Task statement: Exactly and in full, give the records again.

Data under study Start Marker

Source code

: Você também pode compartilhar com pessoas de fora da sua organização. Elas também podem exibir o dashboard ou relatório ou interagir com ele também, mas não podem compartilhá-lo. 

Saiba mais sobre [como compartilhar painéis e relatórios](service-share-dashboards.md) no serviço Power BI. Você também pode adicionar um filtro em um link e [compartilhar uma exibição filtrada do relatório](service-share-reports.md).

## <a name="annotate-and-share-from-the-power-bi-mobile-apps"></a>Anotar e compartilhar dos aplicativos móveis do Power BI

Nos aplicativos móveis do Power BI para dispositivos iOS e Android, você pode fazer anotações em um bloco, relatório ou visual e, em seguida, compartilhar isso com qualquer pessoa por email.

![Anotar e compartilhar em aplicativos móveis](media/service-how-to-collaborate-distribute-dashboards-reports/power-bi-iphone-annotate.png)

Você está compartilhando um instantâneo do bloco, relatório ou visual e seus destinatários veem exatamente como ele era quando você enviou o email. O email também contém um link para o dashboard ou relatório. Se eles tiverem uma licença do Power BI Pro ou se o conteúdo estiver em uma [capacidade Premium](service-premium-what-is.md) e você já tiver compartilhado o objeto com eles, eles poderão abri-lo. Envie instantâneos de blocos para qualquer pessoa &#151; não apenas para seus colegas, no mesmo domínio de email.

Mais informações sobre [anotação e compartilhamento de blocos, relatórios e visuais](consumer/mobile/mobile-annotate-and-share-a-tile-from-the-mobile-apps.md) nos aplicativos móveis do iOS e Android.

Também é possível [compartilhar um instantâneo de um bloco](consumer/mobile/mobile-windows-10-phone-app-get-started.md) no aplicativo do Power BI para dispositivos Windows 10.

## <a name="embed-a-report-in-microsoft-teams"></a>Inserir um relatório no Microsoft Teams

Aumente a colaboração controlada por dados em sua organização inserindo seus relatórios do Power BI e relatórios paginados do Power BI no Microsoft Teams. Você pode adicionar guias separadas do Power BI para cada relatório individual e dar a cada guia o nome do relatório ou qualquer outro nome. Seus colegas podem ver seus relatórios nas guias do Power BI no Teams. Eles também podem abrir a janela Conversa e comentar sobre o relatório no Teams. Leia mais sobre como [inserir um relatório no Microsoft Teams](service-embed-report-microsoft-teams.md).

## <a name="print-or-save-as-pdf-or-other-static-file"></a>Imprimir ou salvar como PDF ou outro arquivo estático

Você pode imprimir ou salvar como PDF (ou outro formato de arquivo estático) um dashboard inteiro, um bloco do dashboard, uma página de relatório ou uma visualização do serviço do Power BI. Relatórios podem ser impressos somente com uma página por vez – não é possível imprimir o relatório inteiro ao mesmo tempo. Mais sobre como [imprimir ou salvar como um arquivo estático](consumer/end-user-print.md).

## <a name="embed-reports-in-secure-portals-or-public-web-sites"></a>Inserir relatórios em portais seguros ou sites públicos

Data under study End Marker

Answer below:
Source code

: Você também pode compartilhar com pessoas de fora da sua organização. Elas também podem exibir o dashboard ou relatório ou interagir com ele também, mas não podem compartilhá-lo. 

Saiba mais sobre [como compartilhar painéis e relatórios](service-share-dashboards.md) no serviço Power BI. Você também pode adicionar um filtro em um link e [compartilhar uma exibição filtrada do relatório](service-share-reports.md).

## <a name="annotate-and-share-from-the-power-bi-mobile-apps"></a>Anotar e compartilhar dos aplicativos móveis do Power BI

Nos aplicativos móveis do Power BI para dispositivos iOS e Android, você pode fazer anotações em um bloco, relatório ou visual e, em seguida, compartilhar isso com qualquer pessoa por email.

![Anotar e compartilhar em aplicativos móveis](media/service-how-to-collaborate-distribute-dashboards-reports/power-bi-iphone-annotate.png)

Você está compartilhando um instantâneo do bloco, relatório ou visual e seus destinatários veem exatamente como ele era quando você enviou o email. O email também contém um link para o dashboard ou relatório. Se eles tiverem uma licença do Power BI Pro ou se o conteúdo estiver em uma [capacidade Premium](service-premium-what-is.md) e você já tiver compartilhado o objeto com eles, eles poderão abri-lo. Envie instantâneos de blocos para qualquer pessoa &#151; não apenas para seus colegas, no mesmo domínio de email.

Mais informações sobre [anotação e compartilhamento de blocos, relatórios e visuais](consumer/mobile/mobile-annotate-and-share-a-tile-from-the-mobile-apps.md) nos aplicativos móveis do iOS e Android.

Também é possível [compartilhar um instantâneo de um bloco](consumer/mobile/mobile-windows-10-phone-app-get-started.md) no aplicativo do Power BI para dispositivos Windows 10.

## <a name="embed-a-report-in-microsoft-teams"></a>Inserir um relatório no Microsoft Teams

Aumente a colaboração controlada por dados em sua organização inserindo seus relatórios do Power BI e relatórios paginados do Power BI no Microsoft Teams. Você pode adicionar guias separadas do Power BI para cada relatório individual e dar a cada guia o nome do relatório ou qualquer outro nome. Seus colegas podem ver seus relatórios nas guias do Power BI no Teams. Eles também podem abrir a janela Conversa e comentar sobre o relatório no Teams. Leia mais sobre como [inserir um relatório no Microsoft Teams](service-embed-report-microsoft-teams.md).

## <a name="print-or-save-as-pdf-or-other-static-file"></a>Imprimir ou salvar como PDF ou outro arquivo estático

Você pode imprimir ou salvar como PDF (ou outro formato de arquivo estático) um dashboard inteiro, um bloco do dashboard, uma página de relatório ou uma visualização do serviço do Power BI. Relatórios podem ser impressos somente com uma página por vez – não é possível imprimir o relatório inteiro ao mesmo tempo. Mais sobre como [imprimir ou salvar como um arquivo estático](consumer/end-user-print.md).

## <a name="embed-reports-in-secure-portals-or-public-web-sites"></a>Inserir relatórios em portais seguros ou sites públicos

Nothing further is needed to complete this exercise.